Nesse momento um estrondo de um trovão iluminou a praça e, imediatamente, uma chuvarada inundou o centro da cidade.


Parte II – Banco do Brasil
Raul Giovani Cezar Maxwell

Estava preparando-me para ir embora, estava no final do expediente externo quando olhei para fora, no exato momento em que ribombavam trovões no céu de Santa Maria. As nuvens trouxeram uma escuridão noturna quando estava apenas próximo às 16 horas. Olhei meu relógio procurando os ponteiros encostados no doze e no quatro, mas incrivelmente eles estavam ambos sobre o 12. Achei estranho. Algo mais estranho ainda estava por vir. Uma criatura estranha. A porta pareceu girar sem que ele a tocasse.
Sinistro e misterioso o cidadão postava-se em minha frente. Usava um chapéu e luvas pretas e uma capa estilo Matrix. Ele não sorriu, mas eu percebi um brilho de metal nobre nos caninos.

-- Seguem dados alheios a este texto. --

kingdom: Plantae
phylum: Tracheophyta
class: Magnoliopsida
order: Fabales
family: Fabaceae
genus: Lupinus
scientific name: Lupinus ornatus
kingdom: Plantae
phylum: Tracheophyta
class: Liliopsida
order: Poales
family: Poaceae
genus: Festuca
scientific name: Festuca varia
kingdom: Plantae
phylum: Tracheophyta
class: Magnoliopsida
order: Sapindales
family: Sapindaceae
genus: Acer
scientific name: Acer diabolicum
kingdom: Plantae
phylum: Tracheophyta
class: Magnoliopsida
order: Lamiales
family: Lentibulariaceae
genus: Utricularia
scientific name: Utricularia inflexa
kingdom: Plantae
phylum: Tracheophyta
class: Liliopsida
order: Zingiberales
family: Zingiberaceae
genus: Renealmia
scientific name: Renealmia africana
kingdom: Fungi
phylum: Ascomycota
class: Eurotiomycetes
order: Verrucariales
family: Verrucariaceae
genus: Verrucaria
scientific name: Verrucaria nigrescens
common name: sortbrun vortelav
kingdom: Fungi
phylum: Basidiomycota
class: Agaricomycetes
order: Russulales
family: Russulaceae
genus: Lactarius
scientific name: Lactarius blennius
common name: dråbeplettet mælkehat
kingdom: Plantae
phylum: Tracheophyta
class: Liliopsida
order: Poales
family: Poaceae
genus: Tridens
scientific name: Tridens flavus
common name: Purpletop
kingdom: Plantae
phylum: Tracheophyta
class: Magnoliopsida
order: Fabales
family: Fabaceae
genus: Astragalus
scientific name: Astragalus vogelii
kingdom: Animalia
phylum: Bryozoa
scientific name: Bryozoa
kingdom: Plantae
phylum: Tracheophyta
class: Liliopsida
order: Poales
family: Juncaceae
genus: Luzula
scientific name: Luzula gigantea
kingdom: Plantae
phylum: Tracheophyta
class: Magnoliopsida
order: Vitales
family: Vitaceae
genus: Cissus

Olhei para os colegas, mas eles não pareciam ver o que eu via. É o treze, pensei, de agosto, sexta-feira. O cheiro de esgoto, que eu sentia, devia ser da enxurrada lá fora.
Então ele falou, lúgubre, com um hálito próximo a dois Cadenas:
- Boa Noooooooite!
- Boa - respondi idêntico julgando ser de brincadeira, apesar do calafrio provocado pelas vogais sibiladas e repetidas.
- Em que posso ajudá-lo? – eu ouvia o eco de nossas vozes devido ao silêncio sepulcral do restante da agência.
- Queeeerooo liiiiquidaaaar... - começou ele enquanto eu sentia latejar minha jugular.
Passei a mão no pescoço por instinto ao perceber os dentes pontiagudos e amarelados.
- Liquidar...?
- Um CeDeeeeCeeee – terminou consoante a minha frente
Não falei, mas pensei. Em seu caso CDC seria Caixão de Defunto Consignado. Sorri por dentro. Apesar de tudo não perderia a piada.
- Número da conta, por favor, e seu nome... – pedi.
- 66.666-6 Vlaaaad Karloooof – a voz parecia sair direto da garganta sem passar pela boca.
Calculei a dívida e me arrepiei novamente. Mais meia dúzia de seis.
Ele não esboçava reação.
- Por favor, o senhor pode ir depositar o valor no caixão. - falei rapidamente.
Percebi o ato falho e corrigi logo
-... No caixa.
Fiquei observando o seu deslocamento. Nada aparecia sob a capa longa que cobria todo seu corpo, aparentemente magro e ossudo, parecia flutuar. Fechei os olhos e os esfreguei para ver se não era um sonho. Quando os abri novamente ele já estava ali a minha frente de novo. Meu sangue gelou em todo meu corpo, menos na jugular. Ali, parecia ferver.
Ele me fitava e parecia agradecer o atendimento, quando tive uma idéia repentina.
- Posso tirar uma foto do senhor? Antes que ele respondesse puxei a máquina da gaveta e apertei o disparador. O flash se confundiu com o relâmpago na rua. Ele girou rápido como a se proteger do clarão, puxou a capa sobre os olhos e num átimo já estava na escuridão, sumindo por entre a locomotiva e a biblioteca. Outro piscar de olhos e a chuva parou e o dia voltou ao seu lugar.
O medo que me restou era que, ao revelar o filme, se revelasse que tudo não passou de uma ilusão de ótica, fruto do estresse de um final de sexta-feira. Treze de Agosto. Hoje, de estranho, apenas duas manchinhas roxas em meu pescoço.
A foto? A foto foi utilizada na campanha salarial 2007.